Ora la comunitá mortifera dei gangster distrugge, in nome della grazia, la mortifera comunitá di Dogville. Ma lo fa, esattamente come gli Stati Uniti fanno la just war, “per amore delle altre cittá, per amore dell’umanitá, per amore del genere umano”. Per rendere il mondo un posto migliore bisogna annichilire questa città: “if there’s any town this world would be better without, this is it”. Le due comunitá si guardano allo specchio: la prima comunitá festeggia il Thanksgiving, nel quale viene ricordato il giorno in cui in padri pellegrini giunti nel “nuovo mondo” a bordo del Mayflower festeggiarono la grazia di aver toccato la nuova terra e ringraziarono gli indiani che li aiutarono a sistemarsi, a coltivare il granoturco e a catturare i tacchini, massacrandoli. Questa comunità mortifera viene ora annientata dalla comunitá dei gangster che decide, per amore dell’umanitá, di distruggere quella comunitá con mezzi violenti assolutamente simmetrici a quelli degli abitanti di Dogville. Viene risparmiato solo il cane Moses che, se per tutto il film è stato un disegno stilizzato a due dimensioni, nel finale si materializza. Se un cane è aggressivo, obbedisce alla propria natura, e va quindi perdonato. Non possono essere perdonati gli uomini che si degradano a livello dei cani.

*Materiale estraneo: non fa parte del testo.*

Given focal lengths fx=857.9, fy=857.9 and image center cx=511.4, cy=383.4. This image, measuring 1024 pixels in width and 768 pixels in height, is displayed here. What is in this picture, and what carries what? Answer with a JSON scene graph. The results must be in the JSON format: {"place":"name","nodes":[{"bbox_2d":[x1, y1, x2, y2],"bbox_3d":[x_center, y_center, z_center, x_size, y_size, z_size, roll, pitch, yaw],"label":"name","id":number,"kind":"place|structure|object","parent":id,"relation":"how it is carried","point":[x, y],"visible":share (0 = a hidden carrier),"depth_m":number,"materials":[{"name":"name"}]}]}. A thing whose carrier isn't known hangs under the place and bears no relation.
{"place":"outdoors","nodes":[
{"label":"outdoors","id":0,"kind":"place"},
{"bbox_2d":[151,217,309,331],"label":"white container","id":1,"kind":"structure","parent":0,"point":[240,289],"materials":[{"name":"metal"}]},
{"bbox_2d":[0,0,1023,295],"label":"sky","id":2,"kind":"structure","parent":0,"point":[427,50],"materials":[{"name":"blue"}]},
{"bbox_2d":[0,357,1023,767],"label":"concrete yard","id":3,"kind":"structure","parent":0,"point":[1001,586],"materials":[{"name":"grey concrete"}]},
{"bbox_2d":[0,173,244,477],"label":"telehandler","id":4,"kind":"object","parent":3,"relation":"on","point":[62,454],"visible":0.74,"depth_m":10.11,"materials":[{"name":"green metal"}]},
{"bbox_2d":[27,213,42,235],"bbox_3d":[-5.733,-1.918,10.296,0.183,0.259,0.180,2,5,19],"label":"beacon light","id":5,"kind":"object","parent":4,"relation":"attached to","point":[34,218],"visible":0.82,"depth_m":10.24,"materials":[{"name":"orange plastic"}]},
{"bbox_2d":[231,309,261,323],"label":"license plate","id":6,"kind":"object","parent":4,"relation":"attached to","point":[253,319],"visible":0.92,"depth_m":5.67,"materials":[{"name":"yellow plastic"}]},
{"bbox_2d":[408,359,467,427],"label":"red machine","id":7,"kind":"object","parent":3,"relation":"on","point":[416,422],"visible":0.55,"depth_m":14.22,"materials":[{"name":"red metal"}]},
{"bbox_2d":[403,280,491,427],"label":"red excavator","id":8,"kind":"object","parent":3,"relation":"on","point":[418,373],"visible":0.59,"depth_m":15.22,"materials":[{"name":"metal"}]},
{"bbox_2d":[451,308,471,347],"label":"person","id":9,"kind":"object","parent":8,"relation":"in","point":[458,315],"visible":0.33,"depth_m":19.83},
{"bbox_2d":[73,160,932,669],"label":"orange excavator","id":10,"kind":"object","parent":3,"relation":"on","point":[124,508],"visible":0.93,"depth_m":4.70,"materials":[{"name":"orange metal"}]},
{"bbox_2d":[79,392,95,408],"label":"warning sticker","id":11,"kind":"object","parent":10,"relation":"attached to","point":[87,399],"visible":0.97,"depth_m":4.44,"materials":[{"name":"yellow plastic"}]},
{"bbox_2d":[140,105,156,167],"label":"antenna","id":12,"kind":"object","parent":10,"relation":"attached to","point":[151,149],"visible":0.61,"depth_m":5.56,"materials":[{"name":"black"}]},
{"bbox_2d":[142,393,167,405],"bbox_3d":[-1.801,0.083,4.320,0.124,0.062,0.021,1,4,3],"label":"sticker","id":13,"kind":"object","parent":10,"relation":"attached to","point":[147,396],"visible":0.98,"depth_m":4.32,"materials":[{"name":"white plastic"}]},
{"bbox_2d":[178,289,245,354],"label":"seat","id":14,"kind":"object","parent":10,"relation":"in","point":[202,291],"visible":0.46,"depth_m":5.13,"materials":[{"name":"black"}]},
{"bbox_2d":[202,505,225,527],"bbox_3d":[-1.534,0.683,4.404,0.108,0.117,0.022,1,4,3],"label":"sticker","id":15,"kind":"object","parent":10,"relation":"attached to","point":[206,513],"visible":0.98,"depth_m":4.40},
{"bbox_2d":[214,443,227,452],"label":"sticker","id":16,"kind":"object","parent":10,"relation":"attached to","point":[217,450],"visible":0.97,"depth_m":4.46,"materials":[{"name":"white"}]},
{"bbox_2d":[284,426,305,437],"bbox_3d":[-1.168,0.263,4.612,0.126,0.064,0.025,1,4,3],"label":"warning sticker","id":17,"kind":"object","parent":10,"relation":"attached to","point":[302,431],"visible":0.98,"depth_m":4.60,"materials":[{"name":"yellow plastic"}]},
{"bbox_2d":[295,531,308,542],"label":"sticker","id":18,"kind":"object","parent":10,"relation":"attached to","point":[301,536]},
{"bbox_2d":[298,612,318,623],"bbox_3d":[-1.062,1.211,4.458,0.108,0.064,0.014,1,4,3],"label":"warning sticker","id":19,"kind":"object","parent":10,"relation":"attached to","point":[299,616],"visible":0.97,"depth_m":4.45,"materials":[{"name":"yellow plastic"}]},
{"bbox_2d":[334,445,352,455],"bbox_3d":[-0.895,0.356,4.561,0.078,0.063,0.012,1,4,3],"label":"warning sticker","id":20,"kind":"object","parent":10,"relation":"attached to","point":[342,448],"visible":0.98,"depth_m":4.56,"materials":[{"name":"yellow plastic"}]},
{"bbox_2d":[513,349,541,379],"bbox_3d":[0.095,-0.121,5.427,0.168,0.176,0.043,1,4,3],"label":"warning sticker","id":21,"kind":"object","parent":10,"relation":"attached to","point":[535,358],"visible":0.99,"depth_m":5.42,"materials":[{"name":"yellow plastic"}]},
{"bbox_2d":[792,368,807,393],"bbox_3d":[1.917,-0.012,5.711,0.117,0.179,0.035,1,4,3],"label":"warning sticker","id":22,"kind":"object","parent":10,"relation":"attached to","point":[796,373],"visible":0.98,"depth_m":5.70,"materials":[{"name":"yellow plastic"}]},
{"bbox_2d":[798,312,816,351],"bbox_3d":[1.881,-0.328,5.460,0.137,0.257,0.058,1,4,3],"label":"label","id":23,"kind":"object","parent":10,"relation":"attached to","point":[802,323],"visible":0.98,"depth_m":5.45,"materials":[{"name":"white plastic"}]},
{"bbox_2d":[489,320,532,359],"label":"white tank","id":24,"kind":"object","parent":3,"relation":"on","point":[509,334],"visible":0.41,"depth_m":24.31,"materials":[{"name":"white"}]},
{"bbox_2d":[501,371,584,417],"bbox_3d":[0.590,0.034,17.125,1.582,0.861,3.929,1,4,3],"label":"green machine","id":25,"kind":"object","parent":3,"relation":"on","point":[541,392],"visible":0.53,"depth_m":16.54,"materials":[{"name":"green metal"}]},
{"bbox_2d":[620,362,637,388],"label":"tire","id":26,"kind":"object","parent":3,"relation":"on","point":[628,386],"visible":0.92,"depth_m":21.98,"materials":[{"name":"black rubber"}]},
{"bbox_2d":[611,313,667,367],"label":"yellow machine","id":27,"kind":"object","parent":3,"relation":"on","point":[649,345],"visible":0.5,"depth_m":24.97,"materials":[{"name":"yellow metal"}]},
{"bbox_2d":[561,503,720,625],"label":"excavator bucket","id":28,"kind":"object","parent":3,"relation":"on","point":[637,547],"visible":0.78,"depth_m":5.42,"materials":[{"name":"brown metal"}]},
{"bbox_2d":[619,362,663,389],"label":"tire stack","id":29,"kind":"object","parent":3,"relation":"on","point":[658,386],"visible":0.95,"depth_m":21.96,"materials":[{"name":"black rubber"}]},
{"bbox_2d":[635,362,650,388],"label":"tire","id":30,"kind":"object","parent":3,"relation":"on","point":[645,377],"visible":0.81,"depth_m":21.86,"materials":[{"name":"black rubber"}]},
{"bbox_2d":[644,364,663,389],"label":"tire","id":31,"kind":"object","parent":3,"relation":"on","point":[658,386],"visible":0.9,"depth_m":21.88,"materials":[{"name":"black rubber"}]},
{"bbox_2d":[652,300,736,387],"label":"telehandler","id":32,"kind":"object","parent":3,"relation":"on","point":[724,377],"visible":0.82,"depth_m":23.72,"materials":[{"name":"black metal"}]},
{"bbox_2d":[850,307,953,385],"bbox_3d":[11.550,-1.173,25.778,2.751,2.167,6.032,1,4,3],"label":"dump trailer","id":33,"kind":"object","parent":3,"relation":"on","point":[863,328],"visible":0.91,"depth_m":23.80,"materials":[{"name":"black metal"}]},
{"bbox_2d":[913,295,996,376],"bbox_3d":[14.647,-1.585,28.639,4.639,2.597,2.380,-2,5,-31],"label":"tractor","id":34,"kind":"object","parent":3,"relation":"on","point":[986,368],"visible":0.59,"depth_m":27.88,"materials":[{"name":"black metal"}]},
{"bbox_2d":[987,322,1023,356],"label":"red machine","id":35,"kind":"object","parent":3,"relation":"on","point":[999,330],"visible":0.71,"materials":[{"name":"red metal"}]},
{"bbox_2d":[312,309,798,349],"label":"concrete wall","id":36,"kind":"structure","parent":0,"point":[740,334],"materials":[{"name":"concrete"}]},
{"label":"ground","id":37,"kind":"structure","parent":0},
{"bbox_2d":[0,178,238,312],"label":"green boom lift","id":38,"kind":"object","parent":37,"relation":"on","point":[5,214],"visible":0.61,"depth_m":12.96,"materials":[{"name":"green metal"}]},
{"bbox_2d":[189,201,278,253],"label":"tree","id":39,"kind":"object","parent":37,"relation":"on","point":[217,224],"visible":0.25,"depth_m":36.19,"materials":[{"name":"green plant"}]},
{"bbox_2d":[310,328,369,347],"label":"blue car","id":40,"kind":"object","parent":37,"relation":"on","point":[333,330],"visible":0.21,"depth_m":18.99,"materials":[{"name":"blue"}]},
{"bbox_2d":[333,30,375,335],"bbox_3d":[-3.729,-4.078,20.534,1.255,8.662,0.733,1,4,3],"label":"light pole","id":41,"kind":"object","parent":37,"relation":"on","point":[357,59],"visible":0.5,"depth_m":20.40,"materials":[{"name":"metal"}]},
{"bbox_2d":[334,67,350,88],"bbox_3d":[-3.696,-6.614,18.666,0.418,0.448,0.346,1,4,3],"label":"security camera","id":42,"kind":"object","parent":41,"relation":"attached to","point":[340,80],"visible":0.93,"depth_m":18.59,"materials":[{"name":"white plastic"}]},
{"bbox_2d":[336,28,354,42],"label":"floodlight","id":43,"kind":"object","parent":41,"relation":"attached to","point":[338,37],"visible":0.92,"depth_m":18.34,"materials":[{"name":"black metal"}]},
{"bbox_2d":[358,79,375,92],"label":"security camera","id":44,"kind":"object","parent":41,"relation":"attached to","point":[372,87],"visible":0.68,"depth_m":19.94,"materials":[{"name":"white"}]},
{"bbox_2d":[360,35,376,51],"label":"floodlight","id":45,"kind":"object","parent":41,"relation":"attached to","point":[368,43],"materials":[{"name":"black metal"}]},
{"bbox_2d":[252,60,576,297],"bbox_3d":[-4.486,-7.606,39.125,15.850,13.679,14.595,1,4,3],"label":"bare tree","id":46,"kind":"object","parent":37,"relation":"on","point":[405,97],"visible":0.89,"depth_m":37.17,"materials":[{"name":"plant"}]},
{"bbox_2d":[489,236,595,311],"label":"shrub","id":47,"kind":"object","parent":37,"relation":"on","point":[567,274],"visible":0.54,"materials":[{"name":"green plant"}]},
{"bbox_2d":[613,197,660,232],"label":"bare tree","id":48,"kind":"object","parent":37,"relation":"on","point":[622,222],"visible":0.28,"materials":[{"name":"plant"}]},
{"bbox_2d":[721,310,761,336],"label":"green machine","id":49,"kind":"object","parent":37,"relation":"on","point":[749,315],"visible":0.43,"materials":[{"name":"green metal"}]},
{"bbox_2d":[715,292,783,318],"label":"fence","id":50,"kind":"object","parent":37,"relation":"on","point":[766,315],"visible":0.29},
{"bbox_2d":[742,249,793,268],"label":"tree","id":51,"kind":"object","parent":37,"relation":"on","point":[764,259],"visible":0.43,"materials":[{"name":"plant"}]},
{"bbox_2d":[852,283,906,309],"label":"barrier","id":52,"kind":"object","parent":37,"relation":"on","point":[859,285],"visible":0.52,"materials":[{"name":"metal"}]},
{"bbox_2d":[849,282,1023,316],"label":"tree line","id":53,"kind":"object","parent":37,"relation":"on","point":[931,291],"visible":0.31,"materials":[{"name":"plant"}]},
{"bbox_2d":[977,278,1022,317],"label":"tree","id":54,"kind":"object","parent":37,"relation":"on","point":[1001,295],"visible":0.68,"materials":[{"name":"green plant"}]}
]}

L’ultima, definitiva illustration, quella che Tom non poteva mettere in scena, esige che gli uomini rendano conto delle proprie azioni. Grace esibisce così davanti a Tom la sua illustration, che non è affatto migliore di quella di Tom, ma è avviluppata nelle spirali della vendetta. Il meccanismo hollywoodiano dell’identificazione è usato e ritorto contro se stesso. Identificarsi con la bella Nicole Kidman/Grace significa identificarsi con la vendetta, con la guerra giusta in nome dell’umanità. La vera ultima, definitiva illustration è quella messa in scena da von Trier in Dogville. Dopo che ciascuno ha reso conto delle proprie azioni o delle proprie inazioni, è lo spettatore a dover rendere conto di sé.

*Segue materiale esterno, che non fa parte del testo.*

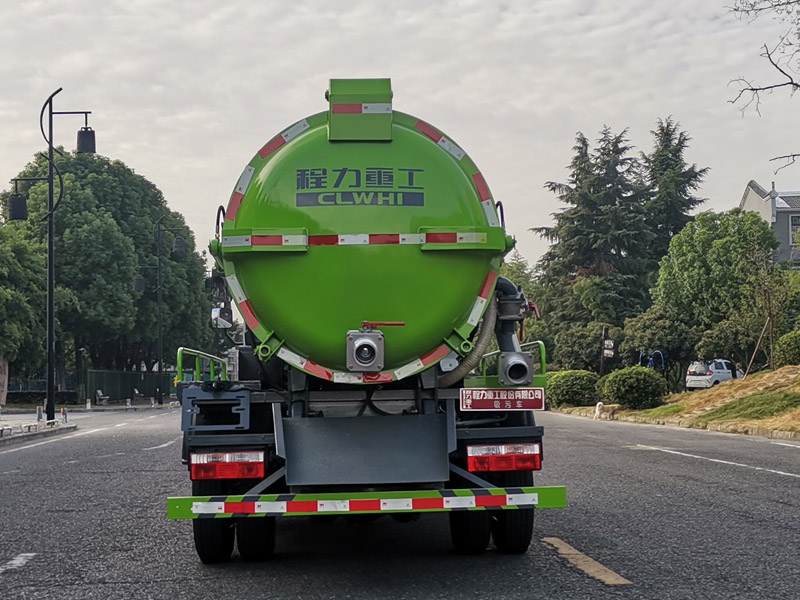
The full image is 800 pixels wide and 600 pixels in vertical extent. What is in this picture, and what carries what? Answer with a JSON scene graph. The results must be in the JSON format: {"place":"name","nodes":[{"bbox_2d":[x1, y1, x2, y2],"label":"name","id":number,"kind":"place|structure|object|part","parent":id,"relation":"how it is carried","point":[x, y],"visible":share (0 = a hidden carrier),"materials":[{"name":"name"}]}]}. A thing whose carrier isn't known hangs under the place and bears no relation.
{"place":"outdoors","nodes":[
{"label":"outdoors","id":0,"kind":"place"},
{"bbox_2d":[0,408,77,446],"label":"pavement","id":1,"kind":"structure","parent":0,"point":[10,422],"materials":[{"name":"grey concrete"}]},
{"bbox_2d":[0,425,12,436],"label":"bench","id":2,"kind":"object","parent":1,"relation":"on","point":[2,429],"visible":0.97,"materials":[{"name":"metal"}]},
{"bbox_2d":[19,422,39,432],"label":"bench","id":3,"kind":"object","parent":1,"relation":"on","point":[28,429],"visible":0.97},
{"bbox_2d":[36,405,42,420],"label":"bollard","id":4,"kind":"object","parent":1,"relation":"on","point":[38,410],"visible":0.98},
{"bbox_2d":[7,88,93,423],"label":"street lamp","id":5,"kind":"object","parent":1,"relation":"on","point":[48,378],"visible":0.98,"materials":[{"name":"black metal"}]},
{"bbox_2d":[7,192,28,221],"label":"lamp","id":6,"kind":"object","parent":5,"relation":"hanging from","point":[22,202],"visible":0.97,"materials":[{"name":"black metal"}]},
{"bbox_2d":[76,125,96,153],"label":"lamp","id":7,"kind":"object","parent":5,"relation":"hanging from","point":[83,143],"visible":0.89,"materials":[{"name":"black metal"}]},
{"bbox_2d":[61,408,67,422],"label":"bollard","id":8,"kind":"object","parent":1,"relation":"on","point":[63,412],"visible":0.99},
{"bbox_2d":[0,0,799,268],"label":"sky","id":9,"kind":"structure","parent":0,"point":[744,172],"materials":[{"name":"grey"}]},
{"bbox_2d":[0,404,799,599],"label":"road","id":10,"kind":"structure","parent":0,"point":[560,570],"materials":[{"name":"grey asphalt"}]},
{"bbox_2d":[0,552,36,573],"label":"road marking","id":11,"kind":"object","parent":10,"relation":"on","point":[14,562],"visible":0.97,"materials":[{"name":"white paint"}]},
{"bbox_2d":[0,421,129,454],"label":"road line","id":12,"kind":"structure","parent":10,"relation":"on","point":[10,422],"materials":[{"name":"white paint"}]},
{"bbox_2d":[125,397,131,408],"label":"bollard","id":13,"kind":"object","parent":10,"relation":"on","point":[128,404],"visible":0.99,"materials":[{"name":"white"}]},
{"bbox_2d":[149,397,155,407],"label":"bollard","id":14,"kind":"object","parent":10,"relation":"on","point":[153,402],"visible":0.99,"materials":[{"name":"white"}]},
{"bbox_2d":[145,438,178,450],"label":"lane marking","id":15,"kind":"object","parent":10,"relation":"on","point":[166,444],"visible":0.66,"materials":[{"name":"white paint"}]},
{"bbox_2d":[172,77,561,560],"label":"tanker truck","id":16,"kind":"object","parent":10,"relation":"on","point":[398,397],"visible":0.91,"materials":[{"name":"green metal"}]},
{"bbox_2d":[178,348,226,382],"label":"railing","id":17,"kind":"object","parent":16,"relation":"attached to","point":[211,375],"visible":0.59,"materials":[{"name":"green metal"}]},
{"label":"tire","id":18,"kind":"part","parent":16,"relation":"part of","materials":[{"name":"black rubber"}]},
{"bbox_2d":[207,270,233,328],"label":"side mirror","id":19,"kind":"object","parent":16,"relation":"attached to","point":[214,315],"visible":0.71,"materials":[{"name":"mirror"}]},
{"bbox_2d":[190,449,265,480],"label":"tail light","id":20,"kind":"object","parent":16,"relation":"attached to","point":[196,456],"visible":0.89,"materials":[{"name":"red plastic"}]},
{"label":"wheels","id":21,"kind":"part","parent":16,"relation":"part of","materials":[{"name":"black rubber"}]},
{"bbox_2d":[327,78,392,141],"label":"box","id":22,"kind":"object","parent":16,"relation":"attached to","point":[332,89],"visible":0.95,"materials":[{"name":"green metal"}]},
{"bbox_2d":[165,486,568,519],"label":"rear bumper","id":23,"kind":"object","parent":16,"relation":"attached to","point":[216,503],"visible":0.96,"materials":[{"name":"green metal"}]},
{"bbox_2d":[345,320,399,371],"label":"valve","id":24,"kind":"object","parent":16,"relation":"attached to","point":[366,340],"visible":0.95,"materials":[{"name":"metal"}]},
{"label":"handle","id":25,"kind":"part","parent":16,"relation":"part of","materials":[{"name":"red metal"}]},
{"bbox_2d":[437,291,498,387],"label":"hose","id":26,"kind":"object","parent":16,"relation":"attached to","point":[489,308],"visible":0.46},
{"label":"wheels","id":27,"kind":"part","parent":16,"relation":"part of","materials":[{"name":"black rubber"}]},
{"bbox_2d":[460,387,544,410],"label":"sign","id":28,"kind":"object","parent":16,"relation":"attached to","point":[524,397],"visible":0.98,"materials":[{"name":"red metal"}]},
{"bbox_2d":[468,442,541,473],"label":"tail light","id":29,"kind":"object","parent":16,"relation":"attached to","point":[519,456],"visible":0.89,"materials":[{"name":"red plastic"}]},
{"bbox_2d":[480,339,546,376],"label":"railing","id":30,"kind":"object","parent":16,"relation":"attached to","point":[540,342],"visible":0.32,"materials":[{"name":"green metal"}]},
{"bbox_2d":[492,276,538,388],"label":"pipe","id":31,"kind":"object","parent":16,"relation":"attached to","point":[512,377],"visible":0.75,"materials":[{"name":"metal"}]},
{"bbox_2d":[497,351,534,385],"label":"pipe outlet","id":32,"kind":"object","parent":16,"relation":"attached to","point":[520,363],"visible":0.9,"materials":[{"name":"metal"}]},
{"bbox_2d":[542,536,631,585],"label":"lane marking","id":33,"kind":"object","parent":10,"relation":"on","point":[565,545],"visible":0.94,"materials":[{"name":"paint"}]},
{"bbox_2d":[593,401,620,419],"label":"dog","id":34,"kind":"object","parent":10,"relation":"on","point":[597,407],"visible":0.99},
{"bbox_2d":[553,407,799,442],"label":"curb","id":35,"kind":"structure","parent":10,"relation":"on","point":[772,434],"materials":[{"name":"stone"}]},
{"bbox_2d":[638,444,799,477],"label":"road line","id":36,"kind":"object","parent":10,"relation":"on","point":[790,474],"visible":0.98,"materials":[{"name":"white paint"}]},
{"bbox_2d":[562,364,799,439],"label":"bank","id":37,"kind":"structure","parent":0,"point":[785,426],"materials":[{"name":"plant"}]},
{"bbox_2d":[545,369,600,408],"label":"shrub","id":38,"kind":"object","parent":37,"relation":"on","point":[583,382],"visible":0.81,"materials":[{"name":"green plant"}]},
{"bbox_2d":[598,366,667,409],"label":"shrub","id":39,"kind":"object","parent":37,"relation":"on","point":[621,385],"visible":0.97,"materials":[{"name":"green plant"}]},
{"bbox_2d":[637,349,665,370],"label":"person","id":40,"kind":"object","parent":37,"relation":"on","point":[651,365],"visible":0.62},
{"bbox_2d":[621,306,698,381],"label":"tree","id":41,"kind":"object","parent":37,"relation":"on","point":[635,335],"visible":0.77,"materials":[{"name":"green plant"}]},
{"bbox_2d":[652,209,778,372],"label":"tree","id":42,"kind":"object","parent":37,"relation":"on","point":[681,268],"visible":0.93,"materials":[{"name":"green plant"}]},
{"bbox_2d":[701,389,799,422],"label":"grass patch","id":43,"kind":"object","parent":37,"relation":"on","point":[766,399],"visible":0.81,"materials":[{"name":"green plant"}]},
{"bbox_2d":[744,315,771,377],"label":"wooden stake","id":44,"kind":"object","parent":37,"relation":"on","point":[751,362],"visible":0.94,"materials":[{"name":"brown wood"}]},
{"bbox_2d":[728,0,799,177],"label":"bare tree","id":45,"kind":"object","parent":37,"relation":"on","point":[790,83],"visible":0.99,"materials":[{"name":"brown wood"}]},
{"bbox_2d":[745,248,797,370],"label":"young tree","id":46,"kind":"object","parent":37,"relation":"on","point":[771,335],"visible":0.97,"materials":[{"name":"plant"}]},
{"bbox_2d":[773,330,799,366],"label":"shrub","id":47,"kind":"object","parent":37,"relation":"on","point":[784,340],"visible":0.92,"materials":[{"name":"green plant"}]},
{"bbox_2d":[740,178,799,267],"label":"building","id":48,"kind":"structure","parent":0,"point":[749,194],"materials":[{"name":"grey paint"}]},
{"bbox_2d":[789,215,799,240],"label":"window","id":49,"kind":"structure","parent":48,"relation":"in","point":[795,221],"materials":[{"name":"grey glass"}]},
{"label":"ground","id":50,"kind":"structure","parent":0},
{"bbox_2d":[0,357,8,405],"label":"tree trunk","id":51,"kind":"object","parent":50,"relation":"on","point":[0,380],"visible":0.91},
{"bbox_2d":[0,220,47,385],"label":"tree","id":52,"kind":"object","parent":50,"relation":"on","point":[7,294],"visible":0.89,"materials":[{"name":"green plant"}]},
{"bbox_2d":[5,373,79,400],"label":"fence","id":53,"kind":"object","parent":50,"relation":"on","point":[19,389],"visible":0.44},
{"bbox_2d":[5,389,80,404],"label":"hedge","id":54,"kind":"object","parent":50,"relation":"on","point":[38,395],"visible":0.53,"materials":[{"name":"green plant"}]},
{"bbox_2d":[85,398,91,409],"label":"bollard","id":55,"kind":"object","parent":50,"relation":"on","point":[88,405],"visible":0.99,"materials":[{"name":"white"}]},
{"bbox_2d":[95,388,109,404],"label":"bench","id":56,"kind":"object","parent":50,"relation":"on","point":[100,394],"visible":0.85,"materials":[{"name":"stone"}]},
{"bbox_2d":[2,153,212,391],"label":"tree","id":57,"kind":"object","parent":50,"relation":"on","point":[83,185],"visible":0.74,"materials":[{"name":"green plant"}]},
{"bbox_2d":[85,369,177,402],"label":"green fence","id":58,"kind":"object","parent":50,"relation":"on","point":[90,373],"visible":0.66,"materials":[{"name":"green metal"}]},
{"bbox_2d":[134,216,185,402],"label":"street lamp","id":59,"kind":"object","parent":50,"relation":"on","point":[159,338],"visible":0.96,"materials":[{"name":"black metal"}]},
{"bbox_2d":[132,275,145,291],"label":"street lamp","id":60,"kind":"object","parent":59,"relation":"attached to","point":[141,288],"visible":0.91,"materials":[{"name":"black"}]},
{"bbox_2d":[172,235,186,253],"label":"street lamp","id":61,"kind":"object","parent":59,"relation":"hanging from","point":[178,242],"visible":0.92,"materials":[{"name":"black metal"}]},
{"bbox_2d":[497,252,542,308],"label":"tree","id":62,"kind":"object","parent":50,"relation":"on","point":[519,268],"visible":0.27,"materials":[{"name":"green plant"}]},
{"bbox_2d":[546,322,617,372],"label":"bush","id":63,"kind":"object","parent":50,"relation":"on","point":[570,355],"visible":0.76,"materials":[{"name":"green plant"}]},
{"bbox_2d":[532,125,652,336],"label":"conifer tree","id":64,"kind":"object","parent":50,"relation":"on","point":[562,217],"visible":0.81,"materials":[{"name":"green plant"}]},
{"bbox_2d":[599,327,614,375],"label":"sign post","id":65,"kind":"object","parent":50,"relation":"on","point":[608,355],"visible":0.84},
{"bbox_2d":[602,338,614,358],"label":"sign","id":66,"kind":"object","parent":65,"relation":"attached to","point":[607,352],"visible":0.91,"materials":[{"name":"white"}]},
{"bbox_2d":[639,117,708,263],"label":"conifer tree","id":67,"kind":"object","parent":50,"relation":"on","point":[661,136],"visible":0.43,"materials":[{"name":"plant"}]},
{"bbox_2d":[685,359,742,390],"label":"white car","id":68,"kind":"object","parent":50,"relation":"on","point":[726,375],"visible":0.69,"materials":[{"name":"white metal"}]}
]}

La distruzione della violenza della comunitá politica, della violenza illuminista, della violenza della cultura classica e della violenza religiosa della grazia, si ferma a un passo dal nichilismo. Questa serie di distruzioni non è una rinuncia, ma il suo opposto: essa è piuttosto un portare alla fine un’opera iniziata male. È la possibilità di un nuovo inizio. La violenza distruttrice messa in scena in Dogville fa piazza pulita di tutto, ma non per pessimismo o spirito nichilistico. Al contrario, quella violenza scorge nella distruzione nuove vie d’uscita, la possibilità di un nuovo inizio liberato dal peso della tradizione. Il gesto di von Trier, la sua materia estetica plasmata nella forza della distruzione, è questo nuovo inizio. Dall’altra parte… c’è chi aspetta che la Grazia scenda dal cielo.